What are you up to? she wondered to the Composer—it was the name they had selected for the unsub, Rhyme had told her. It seemed to fit a complex, sinister perp better than today’s date.

“Still no thoughts on why he went after you?”

“I don’t have any enemies, no exes. I’ve been with my girlfriend for years. I’m not rich, she’s not rich.”

Her phone buzzed. It was the officer who’d driven around the perimeter of the plant and found the witness—a boy—who reported that the Composer was fleeing. She had a brief conversation.

After disconnecting, she closed her eyes and sighed.

She called Rhyme.

“Sachs, where are you?”

“I’m almost on my way.”

“Almost. Why almost?”

“The scene’s done. I’m just getting the vic’s statement.”
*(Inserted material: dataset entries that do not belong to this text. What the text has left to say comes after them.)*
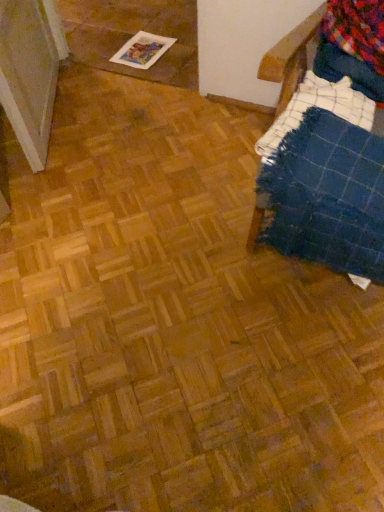
Question: Does multicolored flannel at upper right come in front of blue plaid blanket at right?

Choices:
 (A) no
 (B) yes

Answer: (A)

Question: Is multicolored flannel at upper right aimed at blue plaid blanket at right?

Choices:
 (A) no
 (B) yes

Answer: (B)

Question: Is multicolored flannel at upper right completely or partially outside of blue plaid blanket at right?

Choices:
 (A) no
 (B) yes

Answer: (A)

Question: From a real-world perspective, is multicolored flannel at upper right under blue plaid blanket at right?

Choices:
 (A) yes
 (B) no

Answer: (B)

Question: Is multicolored flannel at upper right oriented away from blue plaid blanket at right?

Choices:
 (A) yes
 (B) no

Answer: (A)

Question: In terms of height, does multicolored flannel at upper right look taller or shorter compared to printed paper magazine at upper left?

Choices:
 (A) short
 (B) tall

Answer: (B)

Question: In the image, is multicolored flannel at upper right positioned in front of or behind printed paper magazine at upper left?

Choices:
 (A) front
 (B) behind

Answer: (A)

Question: Is multicolored flannel at upper right to the left or to the right of printed paper magazine at upper left in the image?

Choices:
 (A) right
 (B) left

Answer: (A)

Question: Do you think multicolored flannel at upper right is within printed paper magazine at upper left, or outside of it?

Choices:
 (A) inside
 (B) outside

Answer: (B)

Question: From a real-world perspective, is printed paper magazine at upper left positioned above or below multicolored flannel at upper right?

Choices:
 (A) below
 (B) above

Answer: (A)

Question: Is printed paper magazine at upper left inside the boundaries of multicolored flannel at upper right, or outside?

Choices:
 (A) inside
 (B) outside

Answer: (B)

Question: From the image's perspective, is printed paper magazine at upper left above or below multicolored flannel at upper right?

Choices:
 (A) above
 (B) below

Answer: (A)

Question: Considering the positions of point (130, 40) and point (350, 36), is point (130, 40) closer or farther from the camera than point (350, 36)?

Choices:
 (A) farther
 (B) closer

Answer: (A)

Question: Considering the positions of multicolored flannel at upper right and blue plaid blanket at right in the image, is multicolored flannel at upper right wider or thinner than blue plaid blanket at right?

Choices:
 (A) thin
 (B) wide

Answer: (A)

Question: Is multicolored flannel at upper right bigger or smaller than blue plaid blanket at right?

Choices:
 (A) small
 (B) big

Answer: (A)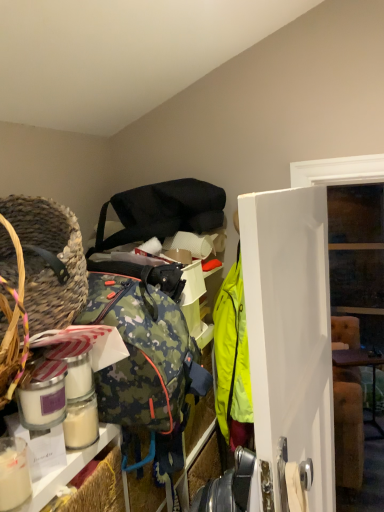
Question: Can you confirm if brown wooden table at right is shorter than braided straw basket at left?

Choices:
 (A) yes
 (B) no

Answer: (B)

Question: From the image's perspective, is brown wooden table at right beneath braided straw basket at left?

Choices:
 (A) no
 (B) yes

Answer: (B)

Question: From a real-world perspective, is brown wooden table at right located higher than braided straw basket at left?

Choices:
 (A) no
 (B) yes

Answer: (A)

Question: From the image's perspective, is brown wooden table at right on top of braided straw basket at left?

Choices:
 (A) no
 (B) yes

Answer: (A)

Question: Does brown wooden table at right appear on the right side of braided straw basket at left?

Choices:
 (A) yes
 (B) no

Answer: (A)

Question: Considering the relative positions of white glossy door at center and matte black shoulder bag at upper center in the image provided, is white glossy door at center to the left or to the right of matte black shoulder bag at upper center?

Choices:
 (A) right
 (B) left

Answer: (A)

Question: From the image's perspective, relative to matte black shoulder bag at upper center, is white glossy door at center above or below?

Choices:
 (A) above
 (B) below

Answer: (B)

Question: Does point pyautogui.click(x=294, y=367) appear closer or farther from the camera than point pyautogui.click(x=198, y=211)?

Choices:
 (A) farther
 (B) closer

Answer: (B)

Question: Based on their sizes in the image, would you say white glossy door at center is bigger or smaller than matte black shoulder bag at upper center?

Choices:
 (A) small
 (B) big

Answer: (B)

Question: Considering the positions of brown wooden table at right and white glossy door at center in the image, is brown wooden table at right taller or shorter than white glossy door at center?

Choices:
 (A) tall
 (B) short

Answer: (B)

Question: From the image's perspective, is brown wooden table at right above or below white glossy door at center?

Choices:
 (A) above
 (B) below

Answer: (B)

Question: Is brown wooden table at right wider or thinner than white glossy door at center?

Choices:
 (A) wide
 (B) thin

Answer: (A)

Question: Based on their positions, is brown wooden table at right located to the left or right of white glossy door at center?

Choices:
 (A) right
 (B) left

Answer: (A)

Question: Is braided straw basket at left wider or thinner than white glossy door at center?

Choices:
 (A) thin
 (B) wide

Answer: (B)

Question: Is point (74, 280) closer or farther from the camera than point (312, 423)?

Choices:
 (A) closer
 (B) farther

Answer: (A)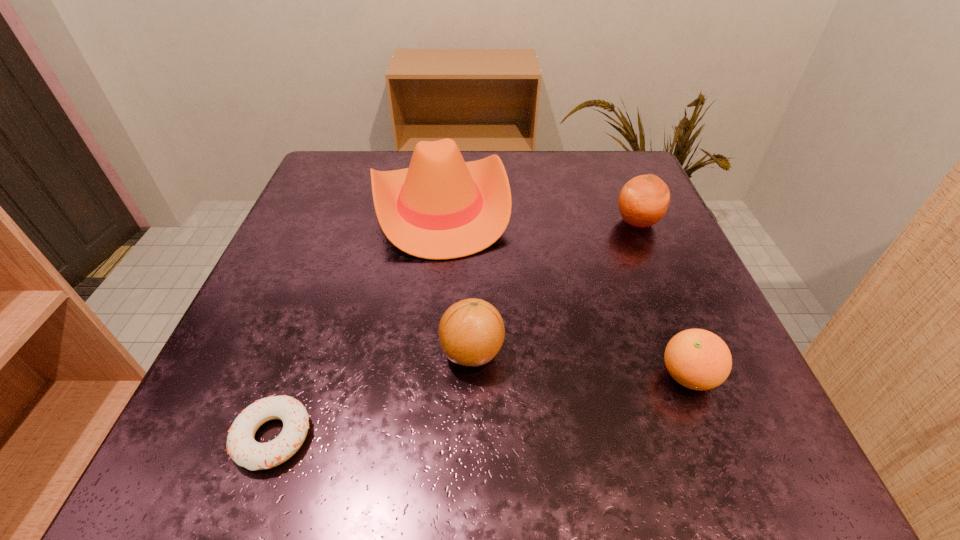
You are a GUI agent. You are given a task and a screenshot of the screen. Output one action in this format:
    pyautogui.click(x=<x>, y=<y>)
    Task: Click on the free space between the leftmost orange and the farthest orange
    
    Given the screenshot: What is the action you would take?
    pyautogui.click(x=555, y=287)

Identify the location of vacant area that lies between the fourth tallest object and the farthest orange. Image resolution: width=960 pixels, height=540 pixels. (662, 299).

In order to click on vacant region between the shortest orange and the nearest object in this screenshot , I will do `click(481, 407)`.

The width and height of the screenshot is (960, 540). Identify the location of free space between the leftmost orange and the cowboy hat. (456, 279).

Where is `empty space between the cowboy hat and the doughnut`? empty space between the cowboy hat and the doughnut is located at coordinates (357, 322).

Locate an element on the screen. This screenshot has width=960, height=540. object that is the fourth nearest to the fourth tallest object is located at coordinates pos(241,446).

Identify which object is located as the nearest to the doughnut. Please provide its 2D coordinates. Your answer should be formatted as a tuple, i.e. [(x, y)], where the tuple contains the x and y coordinates of a point satisfying the conditions above.

[(471, 332)]

Find the location of `orange that is the second closest to the shortest orange`. orange that is the second closest to the shortest orange is located at coordinates (643, 201).

Select which orange appears as the second closest to the leftmost orange. Please provide its 2D coordinates. Your answer should be formatted as a tuple, i.e. [(x, y)], where the tuple contains the x and y coordinates of a point satisfying the conditions above.

[(643, 201)]

I want to click on free spot that satisfies the following two spatial constraints: 1. on the front side of the cowboy hat; 2. on the left side of the leftmost orange, so click(424, 352).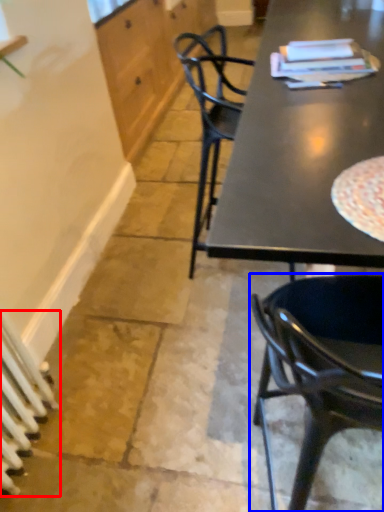
Question: Which object is closer to the camera taking this photo, radiator (highlighted by a red box) or chair (highlighted by a blue box)?

Choices:
 (A) radiator
 (B) chair

Answer: (B)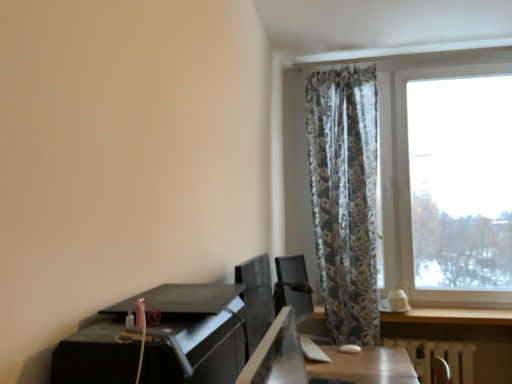
I want to click on blank space situated above white textured radiator at lower right (from a real-world perspective), so coord(429,336).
“Somebody else can do that. I need the evidence.”

“There’s something you should know.”

He must’ve heard the concern in her tone. Slowly he said, “Go on.”

“One of the respondings was looking for more witnesses near where the unsub escaped. Didn’t find anyone. But she did spot a plastic bag he must’ve dropped while he was running. Inside were two more miniature nooses. Looks like he’s just getting started.”





Rhyme’s eyes scanned the treasures Sachs and the evidence collection techs had brought back.

The ECs left, one of them saying something to Rhyme. A joke. A farewell. A comment about the weather or the cleanliness of the Hewlett-Packard gas chromatograph. Who knew, who cared? He wasn’t paying attention. His nose detected the whiff of burned plastic and hot metal—radiating from the destroyed evidence.

Or the evidence the perp had tried to destroy. In fact, water is a far more efficient contaminant than fire, though flames do remove DNA and fingerprints pretty damn well.

Oh, Mr. Composer, you tried. But let’s see how successful you were.

Fred Dellray was gone. He’d been summoned to Federal Plaza unexpectedly—a confidential informant had reported an impending assassination of a U.S. attorney involved in a major drug prosecution.

Rhyme had complained: “Impending versus actual, Fred? Come on. Our vic has been one hundred percent certified snatched.”

“Orders’re orders,” the agent had replied as he left.

And then, insult to injury, Dellray had just called back saying that it was a false alarm. He could get back within the hour.

“Fine, fine, fine.”

Lon Sellitto was still here, presently canvassing law enforcement agencies around the country to see if there were any echoes of the Composer’s MO.

None, so far.

Not that Rhyme cared about that.

Evidence. That’s what he wanted.

So they began poring over what had been collected at the factory.

Here, a single Converse Con shoe print. Ten and a half.

Here, two short pale hairs that seemed identical to the one found on Ellis’s cell phone.

Here, four slivers of shiny paper—photo stock, it looked like.

Here, a burned T-shirt, probably the “broom” used to obliterate marks on the floor and wipe fingerprints.

Here, gone almost completely, the dark baseball cap he’d worn. No hair, no sweat.

Here, plastic globs and metal parts—his musical keyboard and an LED light.

Here, a Baggie, one-gallon, containing two more miniature nooses, probably made of cello strings. No fingerprints. Not helpful in any way, except to tell them that he had more victims in mind.

No phone, no computer—those devices we so dearly love…and that betray us and our secrets so nonchalantly.

Though he’d swept, Sachs had collected plenty of dust and splinters of wood, and bits of concrete from the floor around the gallows room. The GC/MS rumbled for some time, again and again burning up samples. The results revealed traces of tobacco, as well as cocaine, heroin and pseudoephedrine—the ingredient in decongestants that was present here because of its second utility: making methamphetamine.